Aquela sensação de estares a falar, a contar a tua versão da história e estarem a ouvir-te mas não te estarem a ouvir de todo, apenas estão á espera que termines para te diagnosticarem de igual forma, sem a mínima chance... As lágrimas insistiam em descer, com o braço limpe-ias rudemente e sai daquela sala, sem olhar para trás. Psicólogos, médicos... são todos humanos, sabem tanto mas não sabem nada. 

- Tia leva-me daqui, quero ir para casa.

- Evelyn, que susto rapariga! Estás bem? O tio foi falar com o Doutor.

Ela abraçou-me e repreendeu-me durante o caminho todo para casa, o psicólogo disse ao meu tio que devia tratar-se de stress, algum colapso nervoso devido a tudo o que tinha-se passado com os meus pais e que na minha idade era normal... Toda a merda possível, ele disse. O carro passava a nossa rua, agora mais calma e a casa... Todas as janelas estavam fechadas.

- Tia?

- Sim querida?

- Preciso de ir á casa de Constança!

- Constança?

- Sim.

- Quem é a Constança querida?

- A nossa vizinha.

- Qual ? Não estou a perceber.

- A da frente, que se mudou á pouco tempo, mais um rapaz.

- Rapaz?
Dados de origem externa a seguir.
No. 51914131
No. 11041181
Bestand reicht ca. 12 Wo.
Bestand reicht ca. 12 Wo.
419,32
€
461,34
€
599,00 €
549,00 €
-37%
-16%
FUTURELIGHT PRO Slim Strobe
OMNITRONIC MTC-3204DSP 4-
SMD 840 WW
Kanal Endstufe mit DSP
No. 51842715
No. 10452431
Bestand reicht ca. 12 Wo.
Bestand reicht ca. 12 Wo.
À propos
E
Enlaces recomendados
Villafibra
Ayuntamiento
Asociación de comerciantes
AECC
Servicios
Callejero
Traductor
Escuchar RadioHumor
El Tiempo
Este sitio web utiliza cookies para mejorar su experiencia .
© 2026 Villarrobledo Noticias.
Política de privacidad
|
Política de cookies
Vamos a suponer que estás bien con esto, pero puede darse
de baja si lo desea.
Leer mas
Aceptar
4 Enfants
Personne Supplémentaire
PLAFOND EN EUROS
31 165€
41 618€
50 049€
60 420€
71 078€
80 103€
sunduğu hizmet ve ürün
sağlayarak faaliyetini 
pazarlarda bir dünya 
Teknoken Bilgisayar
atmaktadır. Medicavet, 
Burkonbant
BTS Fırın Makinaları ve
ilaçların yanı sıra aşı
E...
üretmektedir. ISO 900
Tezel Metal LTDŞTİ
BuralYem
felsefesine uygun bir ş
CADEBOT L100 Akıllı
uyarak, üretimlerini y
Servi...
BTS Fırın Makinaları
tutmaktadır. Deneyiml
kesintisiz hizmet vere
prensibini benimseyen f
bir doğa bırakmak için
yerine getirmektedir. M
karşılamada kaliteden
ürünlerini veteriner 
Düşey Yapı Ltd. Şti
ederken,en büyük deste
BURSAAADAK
Da frente? Aquela casa está vazia á anos querida, acho que precisas de repousar.

O meu tio parecia preocupado assim como a tia Nina, a fedelha abraçou-me e depois descobri que tinha partido um perfume meu. O Mat, a Lu e a Bi ligaram-me para saber como estava. O Enzo chegou tardíssimo a casa e ficou pasmado com o que os tios lhe contaram, a partir de agora eu tinha consultas no psicólogo novamente. Estava metida no sótão a olhar a janela, eu estava a afundar-me, nada era mais real nem o que eu tinha como mais certo, lembro-me de tudo, mas não sei de mais nada.